Gesunde, üppig blühende Pfingstrosen sind Pflanzen, die auch alleinstehend schon sehr viel Zierde in den Garten bringen. Geschickt kombiniert mit Stauden oder Sträuchern, die ähnliche Ansprüche an den Standort, Boden und Pflege haben, erzählt das Arrangement aber eine Geschichte über ihre Besitzer und ihre Kreativität. Denn letzterer kann man mit Pfingstrosen wunderbar freien Lauf lassen – ob im romantischen, verspielten Cottage-Garten oder im moderner Stil mit eher aufgeräumten Beeten und klaren Linien und Farbvorgaben. Ein wenig wählerisch sollte man bei der Auswahl der Beetnachbarn allerdings sein, denn um gesunde Pflanzen zu haben, müssen sich alle gut miteinander vertragen.

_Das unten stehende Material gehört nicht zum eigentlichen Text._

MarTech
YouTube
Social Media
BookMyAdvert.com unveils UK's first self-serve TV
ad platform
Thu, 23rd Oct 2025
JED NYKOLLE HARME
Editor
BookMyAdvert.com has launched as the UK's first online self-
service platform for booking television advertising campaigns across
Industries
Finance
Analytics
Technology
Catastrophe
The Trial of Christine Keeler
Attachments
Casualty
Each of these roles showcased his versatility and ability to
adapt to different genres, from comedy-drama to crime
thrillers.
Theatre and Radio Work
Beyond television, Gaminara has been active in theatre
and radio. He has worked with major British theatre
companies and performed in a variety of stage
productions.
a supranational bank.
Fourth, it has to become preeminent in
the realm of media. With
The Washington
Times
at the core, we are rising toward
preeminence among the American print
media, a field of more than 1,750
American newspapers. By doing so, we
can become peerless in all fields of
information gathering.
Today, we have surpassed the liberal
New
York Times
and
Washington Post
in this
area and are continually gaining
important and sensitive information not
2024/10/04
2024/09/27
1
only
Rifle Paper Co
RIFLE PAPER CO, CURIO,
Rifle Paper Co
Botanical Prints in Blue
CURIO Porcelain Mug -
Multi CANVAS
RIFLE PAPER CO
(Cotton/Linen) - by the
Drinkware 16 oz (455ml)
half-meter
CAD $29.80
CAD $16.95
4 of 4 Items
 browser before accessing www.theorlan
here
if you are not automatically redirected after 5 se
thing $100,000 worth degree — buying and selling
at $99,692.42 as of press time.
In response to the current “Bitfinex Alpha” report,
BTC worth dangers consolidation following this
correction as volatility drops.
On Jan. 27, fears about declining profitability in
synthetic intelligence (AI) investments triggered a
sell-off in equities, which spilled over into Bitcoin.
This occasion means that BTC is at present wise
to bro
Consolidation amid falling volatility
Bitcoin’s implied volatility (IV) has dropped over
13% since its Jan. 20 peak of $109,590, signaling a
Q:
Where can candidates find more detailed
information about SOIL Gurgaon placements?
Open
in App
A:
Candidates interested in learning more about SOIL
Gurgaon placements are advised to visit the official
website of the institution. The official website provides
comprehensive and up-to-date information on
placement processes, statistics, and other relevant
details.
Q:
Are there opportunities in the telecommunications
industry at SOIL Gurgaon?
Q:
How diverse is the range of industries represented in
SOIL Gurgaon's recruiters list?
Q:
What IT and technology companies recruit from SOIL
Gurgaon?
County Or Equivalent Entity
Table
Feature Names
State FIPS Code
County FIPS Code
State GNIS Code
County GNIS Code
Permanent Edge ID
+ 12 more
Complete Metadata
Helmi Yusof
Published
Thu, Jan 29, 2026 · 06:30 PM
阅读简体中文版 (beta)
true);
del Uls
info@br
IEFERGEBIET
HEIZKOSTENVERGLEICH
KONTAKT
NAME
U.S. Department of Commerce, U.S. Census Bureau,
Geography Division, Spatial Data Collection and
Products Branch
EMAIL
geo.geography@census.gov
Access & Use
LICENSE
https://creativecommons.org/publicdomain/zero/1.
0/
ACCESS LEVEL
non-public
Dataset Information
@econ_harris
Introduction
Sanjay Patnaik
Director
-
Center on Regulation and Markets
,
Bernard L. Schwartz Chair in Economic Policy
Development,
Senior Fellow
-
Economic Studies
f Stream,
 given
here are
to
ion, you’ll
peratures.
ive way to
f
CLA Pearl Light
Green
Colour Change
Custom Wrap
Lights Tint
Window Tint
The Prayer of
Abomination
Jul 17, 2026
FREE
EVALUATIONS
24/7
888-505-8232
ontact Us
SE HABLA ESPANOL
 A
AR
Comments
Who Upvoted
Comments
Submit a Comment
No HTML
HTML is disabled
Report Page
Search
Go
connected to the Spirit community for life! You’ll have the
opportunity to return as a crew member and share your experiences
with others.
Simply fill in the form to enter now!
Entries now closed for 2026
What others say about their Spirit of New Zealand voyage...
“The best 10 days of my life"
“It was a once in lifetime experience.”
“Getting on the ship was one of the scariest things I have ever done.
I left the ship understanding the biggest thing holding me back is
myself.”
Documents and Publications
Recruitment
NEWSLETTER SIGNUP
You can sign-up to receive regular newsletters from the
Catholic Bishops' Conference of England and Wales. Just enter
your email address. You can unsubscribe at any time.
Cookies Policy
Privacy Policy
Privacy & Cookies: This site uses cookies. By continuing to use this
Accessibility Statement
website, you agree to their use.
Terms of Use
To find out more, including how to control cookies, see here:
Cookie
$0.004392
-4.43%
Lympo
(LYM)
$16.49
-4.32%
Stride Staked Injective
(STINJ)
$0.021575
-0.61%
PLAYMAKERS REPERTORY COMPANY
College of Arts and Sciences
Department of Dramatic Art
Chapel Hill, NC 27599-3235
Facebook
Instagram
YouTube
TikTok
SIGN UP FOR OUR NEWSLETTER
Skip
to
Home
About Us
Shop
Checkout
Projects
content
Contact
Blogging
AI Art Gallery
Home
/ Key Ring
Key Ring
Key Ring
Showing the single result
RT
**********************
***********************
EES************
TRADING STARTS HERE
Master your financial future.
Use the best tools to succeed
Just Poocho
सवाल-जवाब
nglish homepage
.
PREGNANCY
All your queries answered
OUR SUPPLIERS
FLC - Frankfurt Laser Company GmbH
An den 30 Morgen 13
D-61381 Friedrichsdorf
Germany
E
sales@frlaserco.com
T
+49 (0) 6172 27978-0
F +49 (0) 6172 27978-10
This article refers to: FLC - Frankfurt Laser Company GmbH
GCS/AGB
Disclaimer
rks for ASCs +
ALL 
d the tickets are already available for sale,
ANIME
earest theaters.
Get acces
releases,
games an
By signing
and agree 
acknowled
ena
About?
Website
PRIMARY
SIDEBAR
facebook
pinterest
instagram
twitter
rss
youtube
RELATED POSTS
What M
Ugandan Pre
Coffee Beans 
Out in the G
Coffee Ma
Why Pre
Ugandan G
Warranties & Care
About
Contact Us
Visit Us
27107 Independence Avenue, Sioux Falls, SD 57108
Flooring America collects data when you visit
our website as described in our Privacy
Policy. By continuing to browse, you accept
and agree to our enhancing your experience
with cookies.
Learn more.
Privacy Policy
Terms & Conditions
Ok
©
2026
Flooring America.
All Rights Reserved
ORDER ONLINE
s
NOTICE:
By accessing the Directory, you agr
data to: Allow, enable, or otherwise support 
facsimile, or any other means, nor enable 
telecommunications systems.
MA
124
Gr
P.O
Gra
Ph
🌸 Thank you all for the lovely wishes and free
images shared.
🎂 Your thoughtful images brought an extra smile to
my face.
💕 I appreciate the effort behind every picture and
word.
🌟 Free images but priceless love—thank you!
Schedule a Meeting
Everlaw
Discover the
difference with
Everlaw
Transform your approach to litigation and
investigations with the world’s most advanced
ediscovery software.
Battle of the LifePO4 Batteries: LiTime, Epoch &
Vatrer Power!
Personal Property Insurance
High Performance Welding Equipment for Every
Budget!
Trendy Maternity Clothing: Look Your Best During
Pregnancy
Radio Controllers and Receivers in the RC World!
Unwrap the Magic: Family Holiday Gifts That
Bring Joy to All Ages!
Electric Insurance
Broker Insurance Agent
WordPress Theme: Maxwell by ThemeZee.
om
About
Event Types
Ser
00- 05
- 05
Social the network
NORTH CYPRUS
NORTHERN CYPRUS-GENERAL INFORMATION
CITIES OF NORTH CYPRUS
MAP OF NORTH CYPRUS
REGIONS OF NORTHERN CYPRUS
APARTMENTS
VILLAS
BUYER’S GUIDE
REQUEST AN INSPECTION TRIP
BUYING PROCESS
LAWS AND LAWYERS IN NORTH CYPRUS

Beetpartner sollten Sonne und einen humosen Boden lieben

Storchschnabel, Allium und Pfingstrosen sind drei, die sich gut vertragen – und farblich sehr harmonisch wirken.

Eins vorab: Pfingstrosen (Päonien) werden nicht gerne umgepflanzt und bestrafen solche Vorhaben schonmal mit ausbleibender Blüte für die nächsten zwei bis drei Jahre. Wenn Sie also nicht gerade ein Beet mit neuen Pflanzen bestücken, sollten sich die künftigen Beetnachbarn am besten um die bestehenden Pfingstrosen versammeln und nicht umgekehrt. Pfingstrosen bevorzugen einen sonnigen Standort, der darf aber auch halbschattig sein. Außerdem mögen sie einen nährstoffreichen, durchlässigen Boden mit einem schwach sauren pH-Wert von 5,5 bis 6. Die für eine Kombination gewählten Sträucher und Stauden sollten ähnliche Voraussetzungen erfüllen.

Nun muss nur noch die Entscheidung fallen, ob alle Pflanzen im Beet zur gleichen Zeit blühen sollen, oder ob rund ums Jahr andere Stauden ihre Blüten entfalten. Die Pfingstrosen selbst blühen je nach Sorte etwa von Mitte April bis Mitte Juni.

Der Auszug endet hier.